NUT carcinoma may be suspected based on clinical characteristics [15]. However, the present case was not typical of the clinical features of pulmonary NUT carcinoma in age, size, or location. Pulmonary NUT carcinoma cases have frequently been reported in younger patients with a median age of 30 years [14]. Our patient was the oldest reported case of NUT carcinoma of pulmonary origin and also of various origins [11, 16]. The majority of previously reported cases of pulmonary NUT carcinoma were larger in size, centrally located, and identified based on strong subjective symptoms. However, the size of the tumor in the present case was smaller and peripherally located. Although an interview with our patient revealed a prolonged cough, the initial opportunity to detect the tumor was in a follow-up examination for renal cancer, and not based on subjective symptoms.

On the other hand, the morphology of the tumor in the present case was consistent with previously reported characteristics, but less specific. Since there was a small monotonous morphology without specific differentiation, we initially suspected small cell carcinoma; however, neuroendocrine marker expression was not typical. NUT midline carcinoma sometimes expresses neuroendocrine markers to various degrees. Previous studies reported that it was hidden in small cell lung cancer [15, 17]. Based on these findings and previous cases with information on neuroendocrine marker expression, including the present case (Additional file 1), we speculated whether pulmonary NUT carcinoma needs to be considered when less than one out of 3 neuroendocrine markers (chromogranin A, synaptophysin, and CD56) are (incompletely) positive in tumors showing a monotonous morphology. In previously reported cases of pulmonary NUT carcinoma with an examination of p63 expression, all cases showed positivity for p63 to various degrees (Additional file 1). The present case is the first case report of pulmonary NUT carcinoma showing negativity for p63 expression.

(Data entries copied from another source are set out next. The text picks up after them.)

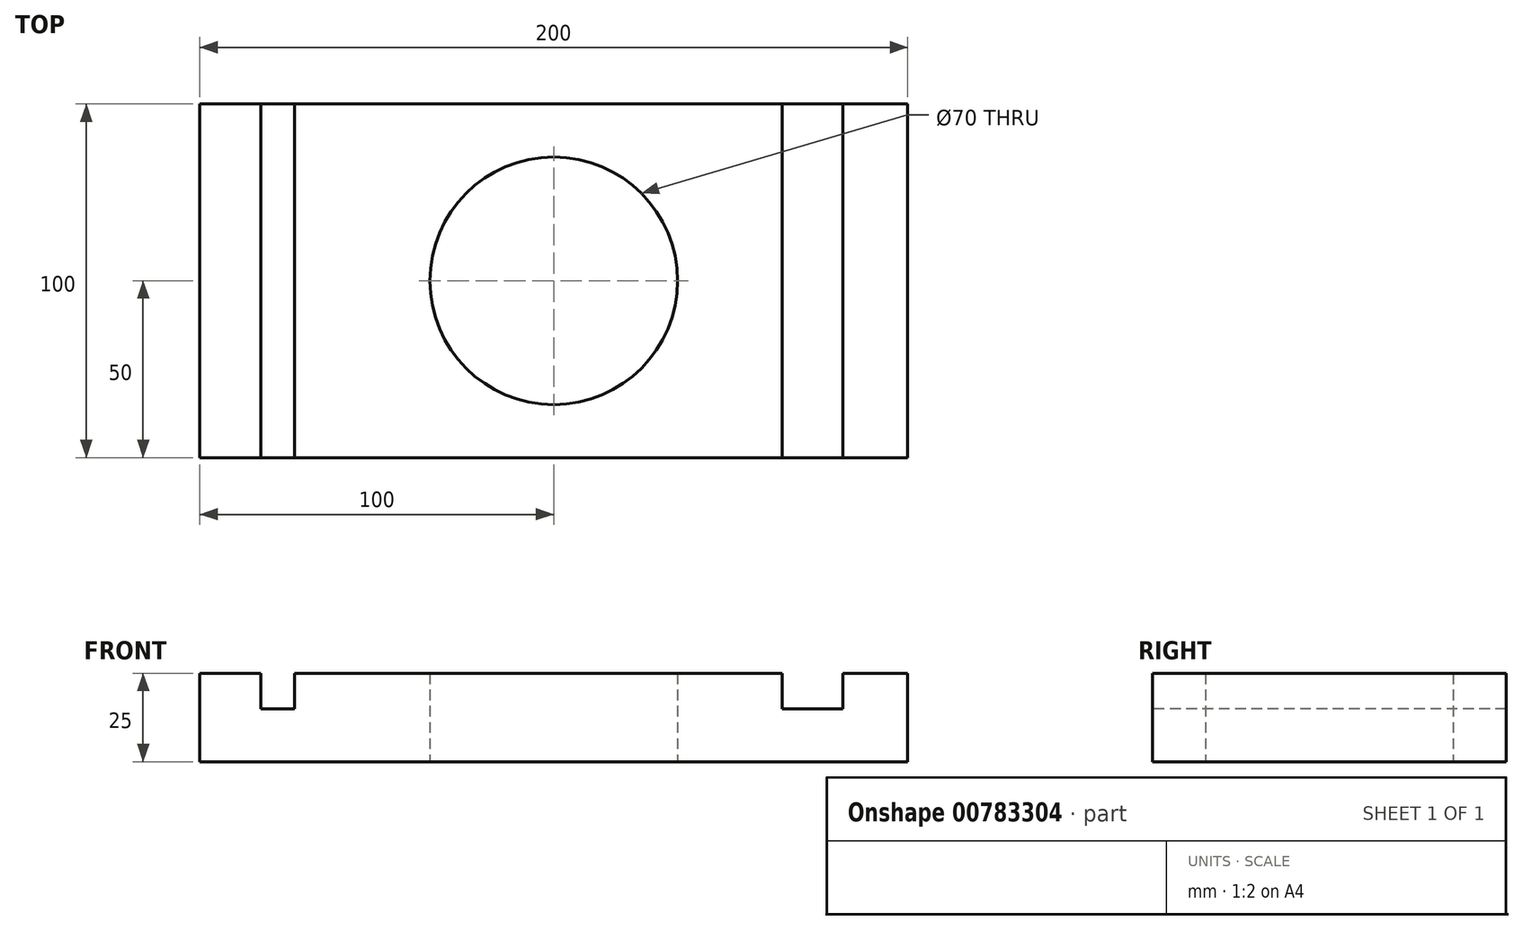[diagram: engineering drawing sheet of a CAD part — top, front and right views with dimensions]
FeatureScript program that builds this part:
annotation { "Feature Type Name" : "Feature", "Feature Type Description" : "" }
export const myFeature = defineFeature(function(context is Context, id is Id, definition is map)
    precondition{}
    {
        {
            var Q0;
            Q0=qCreatedBy(makeId("Top.planeOp"),FACE);
            var sketch = newSketch(context, id + "F0", { "sketchPlane" : qUnion([Q0])});
            skLineSegment(sketch, "E0.bottom", {"start": v(100, 50) * mm, "end": v(-100, 50) * mm});
            skLineSegment(sketch, "E0.top", {"start": v(100, -50) * mm, "end": v(-100, -50) * mm});
            skLineSegment(sketch, "E0.left", {"start": v(100, 50) * mm, "end": v(100, -50) * mm});
            skLineSegment(sketch, "E0.right", {"start": v(-100, 50) * mm, "end": v(-100, -50) * mm});
            skPoint(sketch, "E0.middle", {"position": v(0, 0) * mm});
            skCircle(sketch, "E1", {"center": v(0, 0) * mm, "radius": 35 * mm});
            skSolve(sketch);
        }
        {
            var Q0;
            Q0 = qSketchRegion(id + "F0", true);
            extrude(context, id + "F1", {"entities" : qUnion([Q0]), "depth" : 25 * mm, "offsetDistance" : 25 * mm});
        }
        {
            var Q0;
            Q0=makeQuery(id+"F1.opExtrude","CAP_FACE",FACE,{"disambiguationData":[OSD([sQuery(id+"F0.wireOp",EDGE,"E0.bottom"),sQuery(id+"F0.wireOp",EDGE,"E0.top"),sQuery(id+"F0.wireOp",EDGE,"E0.left"),sQuery(id+"F0.wireOp",EDGE,"E0.right"),sQuery(id+"F0.wireOp",EDGE,"E1")])],"isStart":false});
            var sketch = newSketch(context, id + "F2", { "sketchPlane" : qUnion([Q0])});
            skLineSegment(sketch, "E2.bottom", {"start": v(-82.77, 50) * mm, "end": v(-73.27, 50) * mm});
            skLineSegment(sketch, "E2.top", {"start": v(-82.77, -50) * mm, "end": v(-73.27, -50) * mm});
            skLineSegment(sketch, "E2.left", {"start": v(-82.77, 50) * mm, "end": v(-82.77, -50) * mm});
            skLineSegment(sketch, "E2.right", {"start": v(-73.27, 50) * mm, "end": v(-73.27, -50) * mm});
            skLineSegment(sketch, "E3.bottom", {"start": v(64.51, 50) * mm, "end": v(81.67, 50) * mm});
            skLineSegment(sketch, "E3.top", {"start": v(64.51, -50) * mm, "end": v(81.67, -50) * mm});
            skLineSegment(sketch, "E3.left", {"start": v(64.51, 50) * mm, "end": v(64.51, -50) * mm});
            skLineSegment(sketch, "E3.right", {"start": v(81.67, 50) * mm, "end": v(81.67, -50) * mm});
            skSolve(sketch);
        }
        {
            var Q0;
            Q0 = qSketchRegion(id + "F2", true);
            extrude(context, id + "F3", {"entities" : qUnion([Q0]), "operationType" : NewBodyOperationType.REMOVE, "oppositeDirection" : true, "depth" : 10 * mm, "offsetDistance" : 25 * mm});
        }
    });
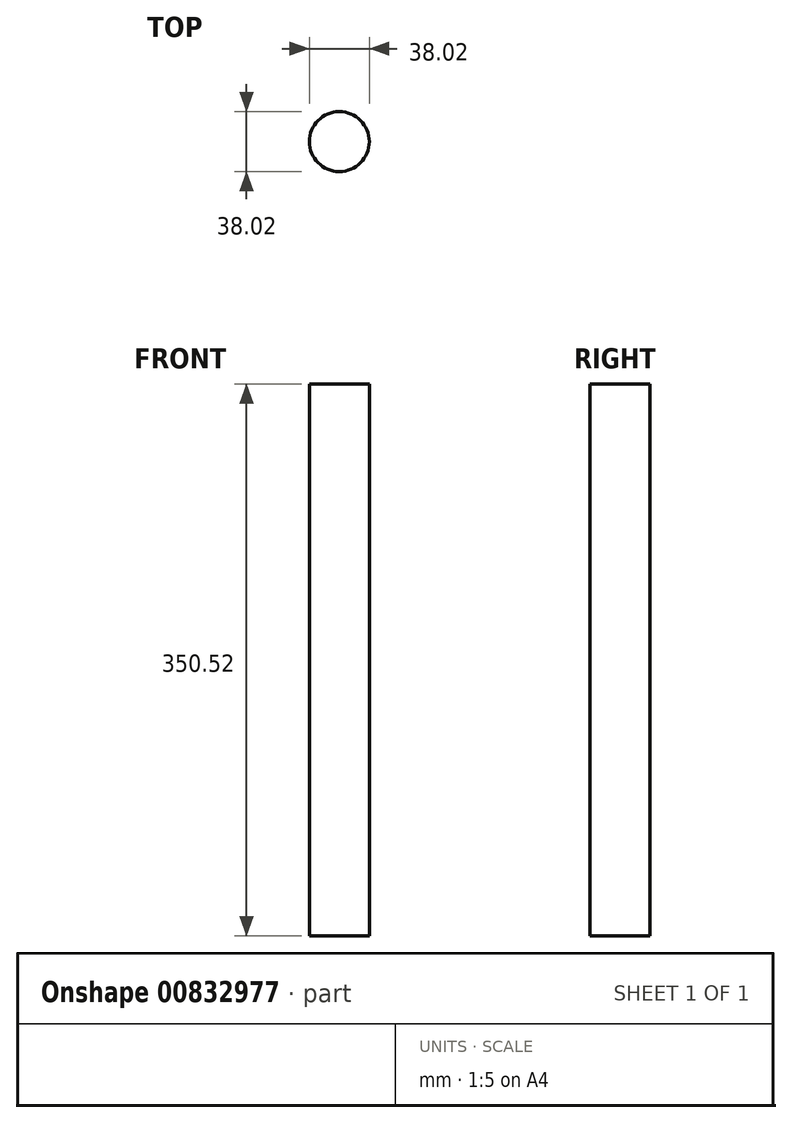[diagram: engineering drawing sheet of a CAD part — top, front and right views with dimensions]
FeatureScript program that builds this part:
annotation { "Feature Type Name" : "Feature", "Feature Type Description" : "" }
export const myFeature = defineFeature(function(context is Context, id is Id, definition is map)
    precondition{}
    {
        {
            var Q0;
            Q0=qCreatedBy(makeId("Top.planeOp"),FACE);
            var sketch = newSketch(context, id + "F0", { "sketchPlane" : qUnion([Q0])});
            skCircle(sketch, "E0", {"center": v(0, 0) * mm, "radius": 19 * mm});
            skSolve(sketch);
        }
        {
            var Q0;
            Q0 = qSketchRegion(id + "F0", true);
            extrude(context, id + "F1", {"entities" : qUnion([Q0]), "depth" : 350.52 * mm, "offsetDistance" : 25.4 * mm});
        }
    });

It is important to note that the tumor in the present case appeared to only invade bronchial bundle tissue, which has not been previously reported. A previous study hypothesized that NUT midline carcinoma arises from early epithelial progenitor-cell rests [10]. The present case was positive for EMA and negative for other cytokeratin markers. These results suggest that NUT carcinoma cells in the present case originated from epithelial-like immature cells in the soft tissue of the lung.

In conclusion, the present case indicates the importance of recognizing NUT carcinoma, and in the case of tumors showing monomorphism composed of immature small cells without an obvious specific lineage differentiation, NUT immunohistochemistry needs to be considered regardless of age, clinical symptoms, the tumor location, and p63 expression.

Additional file 1. Published primary pulmonary NUT carcinoma cases and the present case. Abbreviations: N/A indicates not available.